I think much of what I’ve been feeling is a result of actively working to build a better community around me. We’ve been talking about that for a few weeks now. It’s a big task and it involves working with people who have different opinions and ideas. Sometimes the hard or negative things can cast a big shadow, even though they may be small in reality. As we become vulnerable and put ourselves “out there” in order to make a difference, we are exposed to the world around us and all that comes with it – good and bad. The disciples were on the brink of changing the world and had literally risked their lives to be with Jesus. From the way our passage ends, it may not look like the disciples learned the lesson of prayer from Jesus, but in fact they did. Just about a month and a half later, right before Jesus returned to heaven, he tested them in this. He told them to wait for the promised gift of the Holy Spirit that would come. In the midst of what I can only imagine was a time of intense feelings and emotion, Scripture says, “They all joined together constantly in prayer” Acts 1:14. This time, there was no sleep.

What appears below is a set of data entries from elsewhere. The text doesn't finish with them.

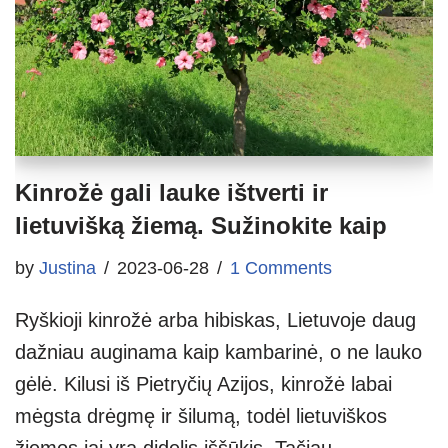
Kinrožė gali lauke ištverti ir
lietuvišką žiemą. Sužinokite kaip
by
Justina
2023-06-28
1 Comments
Ryškioji kinrožė arba hibiskas, Lietuvoje daug
dažniau auginama kaip kambarinė, o ne lauko
gėlė. Kilusi iš Pietryčių Azijos, kinrožė labai
mėgsta drėgmę ir šilumą, todėl lietuviškos
žiemos jai yra didelis iššūkis. Tačiau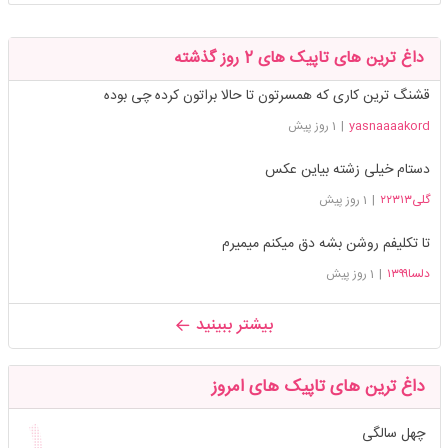
داغ ترین های تاپیک های 2 روز گذشته
قشنگ ترین کاری که همسرتون تا حالا براتون کرده چی بوده
yasnaaaakord
|
1 روز پیش
دستام خیلی زشته بیاین عکس
گلی۲۲۳۱۳
|
1 روز پیش
تا تکلیفم روشن بشه دق میکنم میمیرم
دلسا۱۳۹۹
|
1 روز پیش
بیشتر ببینید
داغ ترین های تاپیک های امروز
چهل سالگی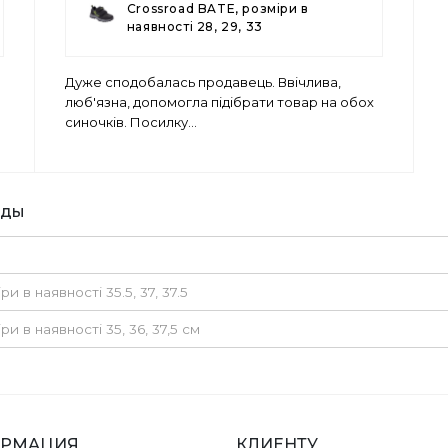
Crossroad BATE, розміри в
наявності 28, 29, 33
Дуже сподобалась продавець. Ввічлива,
люб'язна, допомогла підібрати товар на обох
синочків. Посилку
...
еды
 в наявності 35.5, 37, 37.5
и в наявності 35, 36, 37,5 см
РМАЦИЯ
КЛИЕНТУ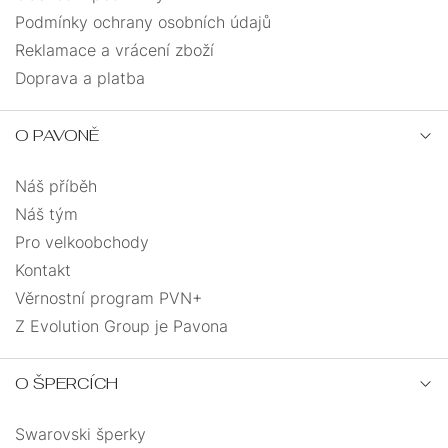
Podmínky ochrany osobních údajů
vločka
3
Reklamace a vrácení zboží
Doprava a platba
vrtačka
1
zajíc
1
O PAVONĚ
Náš příběh
zeměkoule
1
Náš tým
slunce
2
Pro velkoobchody
Kontakt
Věrnostní program PVN+
Z Evolution Group je Pavona
O ŠPERCÍCH
Swarovski šperky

As I’ve been honest with myself and honest with God this week, my confession has been that I just feel. I don’t need a label for it, nor do I think it would help. It’s simply deep emotion that is a result of living and working among people in a world that needs help. My prayer is that if you’ve ever felt the same, heed Christ’s instruction to pray, and become cozy with the fact that your life is a task too big not to cast your cares upon Him.